Despite its recent diplomatic coups, Morocco struggles to have its rights to the territory recognized in Europe.

Zaid M. Belbagi

The recent withdrawal of Morocco’s ambassador to Germany and the fallout with Spain over Ceuta are indicative of Rabat’s growing exasperation with its European allies. In covertly accepting the arrival of the leader of the Polisario Front, Brahim Ghali, under a fake name and passport, Spain last month deliberately exacerbated the problems in its relations with Morocco. Rabat has taken issue with the relations Madrid enjoys with a guerrilla leader accused of war crimes.

For Morocco, which has for decades sought to be a reliable partner to Europe, the current circumstances cloud what is essentially a clear-cut matter of international law. Spain, despite being the former occupying power, has never sought to advance the intractable issue of Western Sahara, but is rather accused of undermining Morocco by supporting the Polisario Front. By claiming that the area was terra nullius (land that is legally unoccupied or uninhabited) before it became a Spanish protectorate and then calling for a referendum in an area where it has no jurisdiction, Spain has sought to compromise Morocco’s efforts at territorial consolidation.

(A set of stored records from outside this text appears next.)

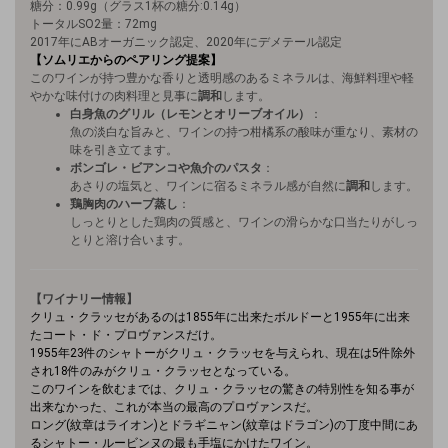
糖分：0.99g（グラス1杯の糖分:0.14g）
トータルSO2量：72mg
2017年にABオーガニック認定、2020年にデメテール認定
【ソムリエからのペアリング提案】
このワインが持つ豊かな香りと透明感のあるミネラルは、海鮮料理や軽
やかな味付けの肉料理と見事に
調和
します。
白身魚のグリル（レモンとオリーブオイル）
：
魚の淡白な旨みと、ワインの持つ柑橘系の酸味が重なり、素材の
味を引き立てます。
ボンゴレ・ビアンコや魚介のパスタ
：
あさりの塩気と、ワインに宿るミネラル感が自然に
調和
します。
鶏胸肉のハーブ蒸し
：
しっとりとした鶏肉の質感と、ワインの滑らかな口当たりがしっ
とりと溶け合います。
【ワイナリー情報】
クリュ・クラッセがあるのは1855年に出来たボルドーと1955年に出来
たコート・ド・プロヴァンスだけ。
1955年23件のシャトーがクリュ・クラッセを与えられ、現在は5件除外
され18件のみがクリュ・クラッセとなっている。
このワインを飲むまでは、クリュ・クラッセの驚きの特別性を知る事が
出来なかった、これが本当の最高のプロヴァンスだ。
ロング(紋章はライオン)とドラギニャン(紋章はドラゴン)の丁度中間にあ
るシャトー・ルービンヌの最も手塩にかけたワイン。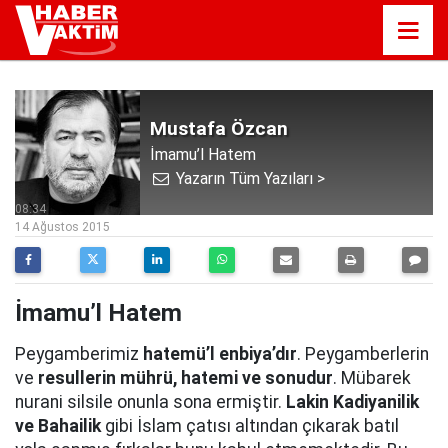
Mustafa Özcan
İmamu’l Hatem
Yazarın Tüm Yazıları >
08:34
14 Ağustos 2015
İmamu’l Hatem
Peygamberimiz
hatemü’l enbiya’dır
. Peygamberlerin
ve
resullerin mührü, hatemi ve sonudur
. Mübarek
nurani silsile onunla sona ermiştir.
Lakin Kadiyanilik
ve Bahailik
gibi İslam çatısı altından çıkarak batıl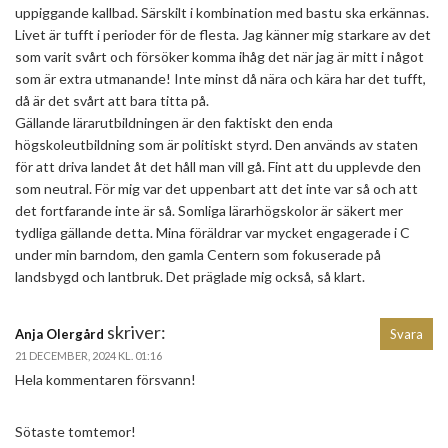
uppiggande kallbad. Särskilt i kombination med bastu ska erkännas.
Livet är tufft i perioder för de flesta. Jag känner mig starkare av det
som varit svårt och försöker komma ihåg det när jag är mitt i något
som är extra utmanande! Inte minst då nära och kära har det tufft,
då är det svårt att bara titta på.
Gällande lärarutbildningen är den faktiskt den enda
högskoleutbildning som är politiskt styrd. Den används av staten
för att driva landet åt det håll man vill gå. Fint att du upplevde den
som neutral. För mig var det uppenbart att det inte var så och att
det fortfarande inte är så. Somliga lärarhögskolor är säkert mer
tydliga gällande detta. Mina föräldrar var mycket engagerade i C
under min barndom, den gamla Centern som fokuserade på
landsbygd och lantbruk. Det präglade mig också, så klart.
skriver:
Anja Olergård
Svara
21 DECEMBER, 2024 KL. 01:16
Hela kommentaren försvann!
Sötaste tomtemor!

Morocco’s view is that its historic treaties with Britain, Spain, France and Germany recognized that Moroccan sovereignty extended over the Western Sahara and are adequate evidence of their historical recognition of its claim. It is, therefore, unsurprising that their modern-day hesitancy has aggravated Rabat.

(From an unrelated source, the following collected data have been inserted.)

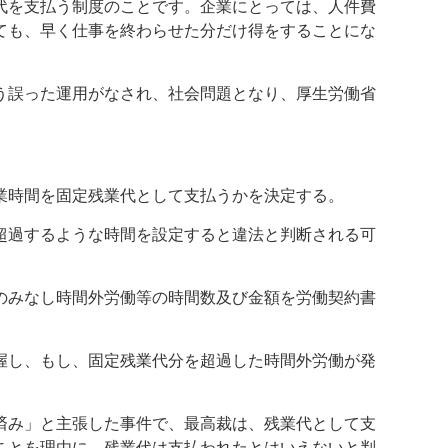
代を支払う制度のことです。企業にとっては、人件費
ても、早く仕事を終わらせた分だけ得をすることにな
う誤った運用がなされ、社会問題となり、厚生労働省
業時間を固定残業代として支払うかを決定する。
に超過するような時間を設定すると違法と判断される可
のみなし時間外労働等の時間数及び金額を労働契約書
握し、もし、固定残業代分を超過した時間外労働が発
済み」と主張した事件で、最高裁は、残業代として支
ことを理由に、残業代は支払われたとはいえないと判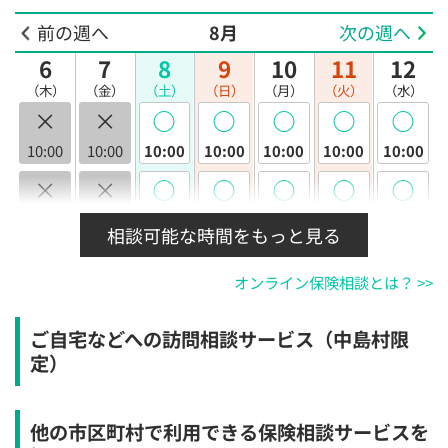
前の週へ
8月
次の週へ
6
7
8
9
10
11
12
（木）
（金）
（土）
（日）
（月）
（火）
（水）
×
×
◯
◯
◯
◯
◯
10:00
10:00
10:00
10:00
10:00
10:00
10:00
×
×
◯
◯
◯
◯
◯
10:30
10:30
10:30
10:30
10:30
10:30
10:30
相談可能な時間をもっと見る
×
×
◯
◯
◯
◯
◯
オンライン保険相談とは？ >>
11:00
11:00
11:00
11:00
11:00
11:00
11:00
×
×
◯
◯
◯
◯
◯
ご自宅などへの訪問相談サービス（中島村限
11:30
11:30
11:30
11:30
11:30
11:30
11:30
定）
×
×
◯
◯
◯
◯
◯
12:00
12:00
12:00
12:00
12:00
12:00
12:00
他の市区町村で利用できる保険相談サービスを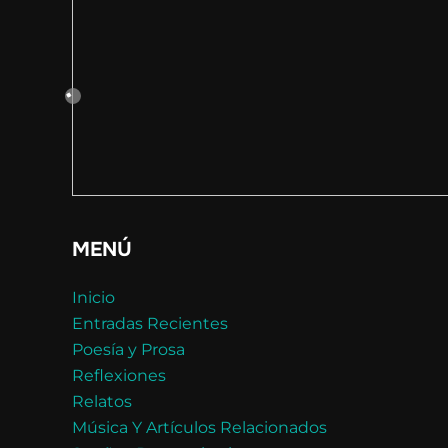
MENÚ
Inicio
Entradas Recientes
Poesía y Prosa
Reflexiones
Relatos
Música Y Artículos Relacionados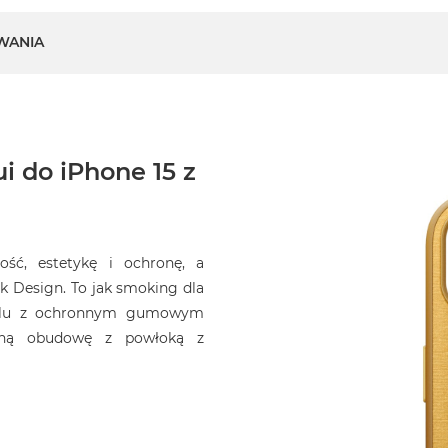
WANIA
i do iPhone 15 z
ość, estetykę i ochronę, a
 Design. To jak smoking dla
filu z ochronnym gumowym
kną obudowę z powłoką z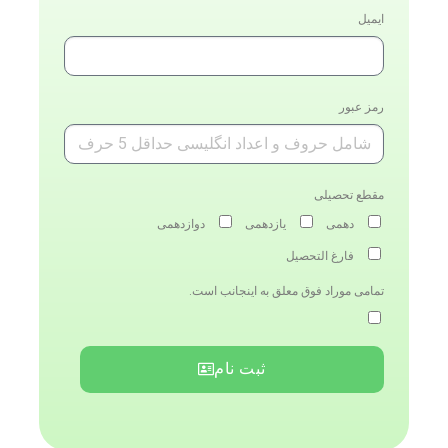
ایمیل
رمز عبور
مقطع تحصیلی
دهمی
یازدهمی
دوازدهمی
فارغ التحصیل
تمامی موراد فوق معلق به اینجانب است.
ثبت نام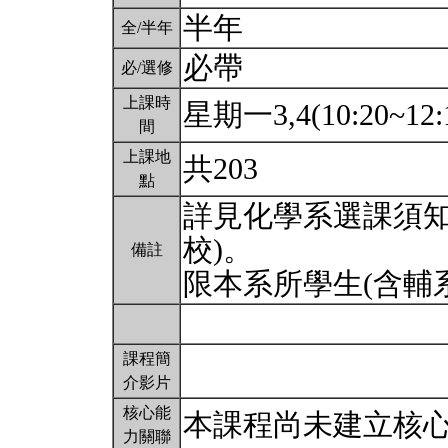
半年
全/半年
必帶
必/選修
上課時
星期一3,4(10:20~12:
間
上課地
共203
點
詳見化學系選課須知
校)。
備註
限本系所學生(含輔
課程簡
介影片
核心能
本課程尚未建立核
力關聯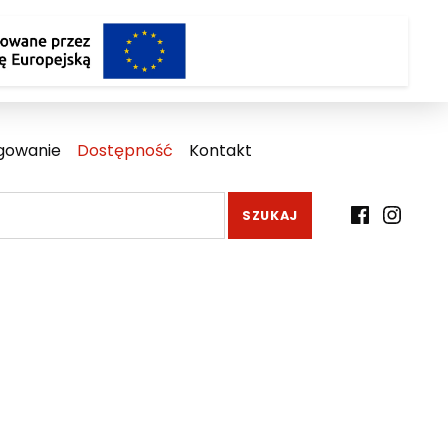
gowanie
Dostępność
Kontakt
Facebook
Instagr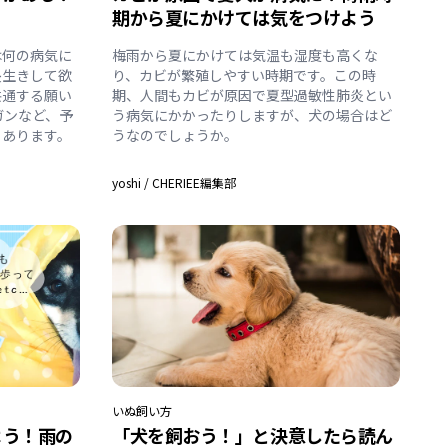
期から夏にかけては気をつけよう
は何の病気に
梅雨から夏にかけては気温も湿度も高くな
長生きして欲
り、カビが繁殖しやすい時期です。この時
共通する願い
期、人間もカビが原因で夏型過敏性肺炎とい
ガンなど、予
う病気にかかったりしますが、犬の場合はど
もあります。
うなのでしょうか。
yoshi
/
CHERIEE編集部
いぬ
飼い方
よう！雨の
「犬を飼おう！」と決意したら読ん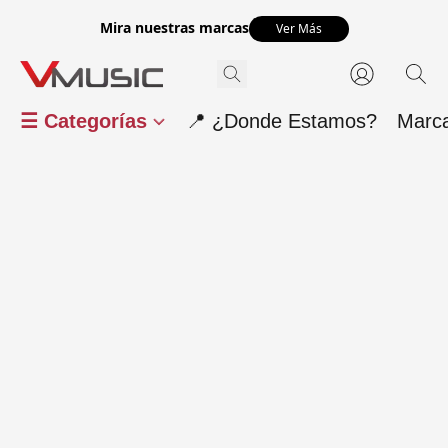
Mira nuestras marcas
Ver Más
☰ Categorías
📍 ¿Donde Estamos?
Marc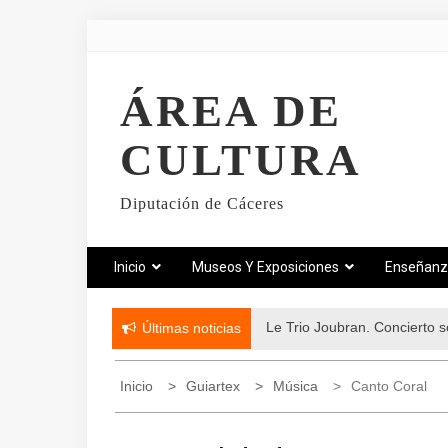
ÁREA DE
CULTURA
Diputación de Cáceres
Inicio
Museos Y Exposiciones
Enseñan
Le Trio Joubran. Concierto so
Últimas noticias
Inicio
Guiartex
Música
Canto Coral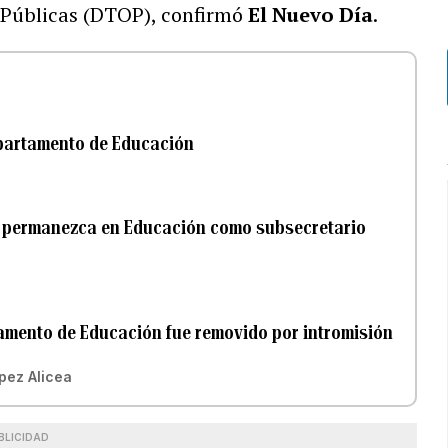
 Públicas (DTOP), confirmó
El Nuevo Día
.
epartamento de Educación
ez permanezca en Educación como subsecretario
amento de Educación fue removido por intromisión
pez Alicea
BLICIDAD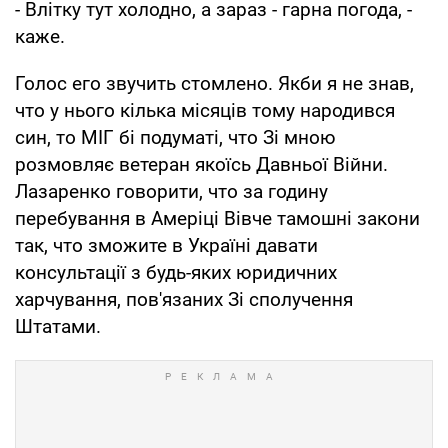
- Влітку тут холодно, а зараз - гарна погода, -
каже.
Голос его звучить стомлено. Якби я не знав,
что у нього кілька місяців тому народився
син, то МІГ бі подуматі, что Зі мною
розмовляє ветеран якоїсь Давньої Війни.
Лазаренко говорити, что за годину
перебування в Амеріці Вівче тамошні закони
так, что зможите в Україні давати
консультації з будь-яких юридичних
харчування, пов'язаних Зі сполучення
Штатами.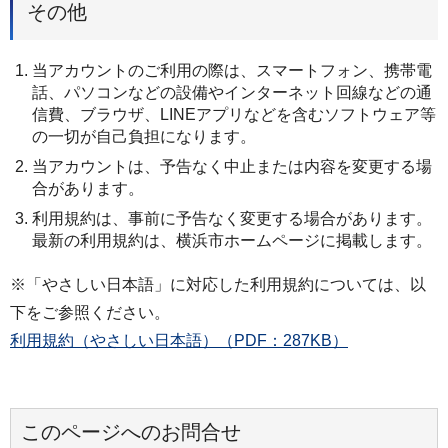
その他
当アカウントのご利用の際は、スマートフォン、携帯電
話、パソコンなどの設備やインターネット回線などの通
信費、ブラウザ、LINEアプリなどを含むソフトウェア等
の一切が自己負担になります。
当アカウントは、予告なく中止または内容を変更する場
合があります。
利用規約は、事前に予告なく変更する場合があります。
最新の利用規約は、横浜市ホームページに掲載します。
※「やさしい日本語」に対応した利用規約については、以
下をご参照ください。
利用規約（やさしい日本語）（PDF：287KB）
このページへのお問合せ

Following the opening of a US consulate in Western Sahara by the Trump administration, new President Joe Biden’s officials have reassured Rabat of their intention not to reverse that policy for now, but rather to push for a new UN special envoy to resolve the issue. Given that Biden has previously stated that “Morocco holds a very special place in the hearts of Americans, it was the first nation in the world to recognize the United States of America in December 1777,” any diplomatic backtracking is unlikely.

Morocco will this week host US Africa Command military games alongside personnel from the UK, Canada, the Netherlands, Brazil, Italy, Tunisia and Senegal. In a nod to the recent wrangling, Rabat claimed some of the exercises would take place in Western Sahara, but the US has denied this.

Concerning Morocco’s European allies, it is essential that current disagreements do not affect the strong partnerships that have been built in recent years. It would be prudent for Rabat to seek a lasting solution while working alongside its allies, and for its European partners to understand the centrality of the Western Sahara issue in their dealings with Morocco.